3.1 How to Calculate: BMR × Activity Multiplier
| Activity Level | Description | Multiplier |
|---|---|---|
| Sedentary | Little or no exercise, desk job | × 1.2 |
| Lightly active | Light exercise 1–3 days/week | × 1.375 |
| Moderately active | Moderate exercise 3–5 days/week | × 1.55 |
| Very active | Hard exercise 6–7 days/week | × 1.725 |
| Extra active | Daily intense training or physical job | × 1.9 |
Continuing our example (BMR = 1699 kcal) at moderate activity:
TDEE = 1699 × 1.55 ≈ 2633 kcal/day
This is the number of calories needed each day to maintain your current weight.
4. How to Apply All Three Together
4.1 Fat Loss
The goal is to create a caloric deficit: consume fewer calories per day than your TDEE.
- Moderate deficit: TDEE − 300–500 kcal (roughly 0.3–0.5 kg/week loss)
- Aggressive deficit: TDEE − 500–750 kcal (roughly 0.5–0.75 kg/week loss)
- Sustained deficits above 1000 kcal/day are not recommended due to muscle loss and metabolic adaptation
Never eat fewer calories than your BMR — that's the minimum your body needs just to stay alive.

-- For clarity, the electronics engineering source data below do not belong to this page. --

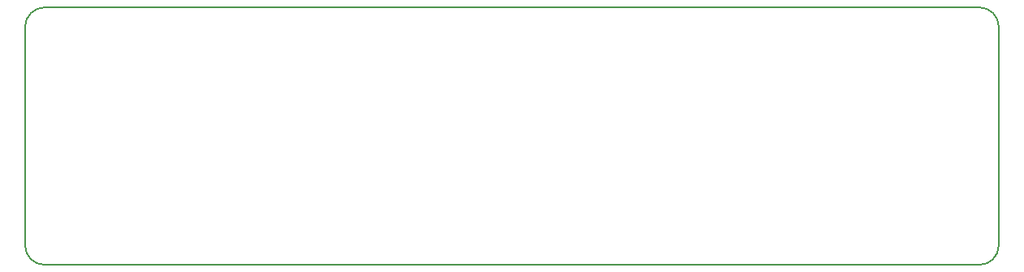
<source format=gbr>
%TF.GenerationSoftware,KiCad,Pcbnew,(6.0.2)*%
%TF.CreationDate,2022-03-31T19:26:32+11:00*%
%TF.ProjectId,Liaka_V3,4c69616b-615f-4563-932e-6b696361645f,2.0*%
%TF.SameCoordinates,Original*%
%TF.FileFunction,Profile,NP*%
%FSLAX46Y46*%
G04 Gerber Fmt 4.6, Leading zero omitted, Abs format (unit mm)*
G04 Created by KiCad (PCBNEW (6.0.2)) date 2022-03-31 19:26:32*
%MOMM*%
%LPD*%
G01*
G04 APERTURE LIST*
%TA.AperFunction,Profile*%
%ADD10C,0.150000*%
%TD*%
G04 APERTURE END LIST*
D10*
X206248000Y-108204000D02*
G75*
G03*
X208280000Y-106172000I0J2032000D01*
G01*
X108712000Y-81280000D02*
X206248000Y-81280000D01*
X106680000Y-83312000D02*
X106680000Y-106172000D01*
X106680000Y-106172000D02*
G75*
G03*
X108712000Y-108204000I2032000J0D01*
G01*
X108712000Y-108204000D02*
X206248000Y-108204000D01*
X208280000Y-83312000D02*
G75*
G03*
X206248000Y-81280000I-2032000J0D01*
G01*
X108712000Y-81280000D02*
G75*
G03*
X106680000Y-83312000I0J-2032000D01*
G01*
X208280000Y-83312000D02*
X208280000Y-106172000D01*
M02*

</source>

Sustained intake below BMR triggers a "starvation response" that lowers BMR further and accelerates muscle breakdown.
4.2 Muscle Gain
The goal is to create a caloric surplus: consume slightly more calories per day than your TDEE.

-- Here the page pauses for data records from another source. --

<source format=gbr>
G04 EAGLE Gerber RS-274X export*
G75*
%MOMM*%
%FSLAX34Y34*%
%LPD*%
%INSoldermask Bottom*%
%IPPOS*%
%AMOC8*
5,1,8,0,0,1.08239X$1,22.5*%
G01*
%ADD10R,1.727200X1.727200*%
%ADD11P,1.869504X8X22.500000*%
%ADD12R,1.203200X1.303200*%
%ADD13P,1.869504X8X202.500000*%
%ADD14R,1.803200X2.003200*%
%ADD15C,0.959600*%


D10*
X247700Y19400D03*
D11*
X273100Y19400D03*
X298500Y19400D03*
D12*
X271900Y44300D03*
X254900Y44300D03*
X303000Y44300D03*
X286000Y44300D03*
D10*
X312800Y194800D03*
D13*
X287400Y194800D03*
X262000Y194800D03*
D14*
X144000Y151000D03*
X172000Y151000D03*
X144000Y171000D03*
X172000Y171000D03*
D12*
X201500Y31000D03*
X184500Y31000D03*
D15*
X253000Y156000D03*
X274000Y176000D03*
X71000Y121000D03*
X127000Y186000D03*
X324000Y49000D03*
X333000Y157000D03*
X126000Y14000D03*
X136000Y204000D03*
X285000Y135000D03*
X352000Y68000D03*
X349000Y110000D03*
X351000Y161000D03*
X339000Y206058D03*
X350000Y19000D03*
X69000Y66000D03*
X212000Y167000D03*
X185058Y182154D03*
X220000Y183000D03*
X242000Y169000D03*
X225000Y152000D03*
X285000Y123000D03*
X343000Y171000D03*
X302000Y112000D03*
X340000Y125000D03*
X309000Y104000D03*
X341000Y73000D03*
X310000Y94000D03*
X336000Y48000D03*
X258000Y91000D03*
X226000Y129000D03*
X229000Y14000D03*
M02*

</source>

- Lean bulk: TDEE + 200–300 kcal (slow muscle gain, minimal fat gain)
- Traditional bulk: TDEE + 300–500 kcal (faster muscle gain, but more fat gain too)
4.3 Weight Maintenance
Daily intake ≈ TDEE. Keep in mind that as your weight and activity level change, your TDEE changes too — recalculate periodically.
5. Common Misconceptions
5.1 "Eating less always leads to weight loss"
Long-term intake well below BMR causes the body to downregulate metabolism (reducing BMR) and break down muscle for energy. The end result: a lower baseline metabolism, and faster weight regain when normal eating resumes.
5.2 "Exercise burns a lot of calories"
A 30-minute run typically burns 200–400 kcal — about one bowl of rice or one sugary drink. Exercise absolutely matters for health, but "out-running a bad diet" is surprisingly difficult. Calorie management through food tends to be more efficient than burning it off through exercise.
5.3 "My calculated TDEE is a fixed number"
TDEE formulas produce estimates, and individual variation can be as much as ±15–20%. The most reliable approach is to treat the formula output as a starting point, track actual weight changes over 2–3 weeks, then adjust intake based on observed trends.
6. Summary
Each metric has its own role:
- BMI: Quick body-size screening. Useful at the population level; pair with other metrics for individual assessment
- BMR: Your metabolic floor. Defines the safe lower limit for calorie restriction
- TDEE: Your actual daily burn. The central number for building any diet plan
The underlying logic of health management is simple: know your TDEE → set a caloric surplus or deficit based on your goal → track and adjust consistently. Numbers are a starting point, not the destination — real progress comes from sustained, consistent action over time.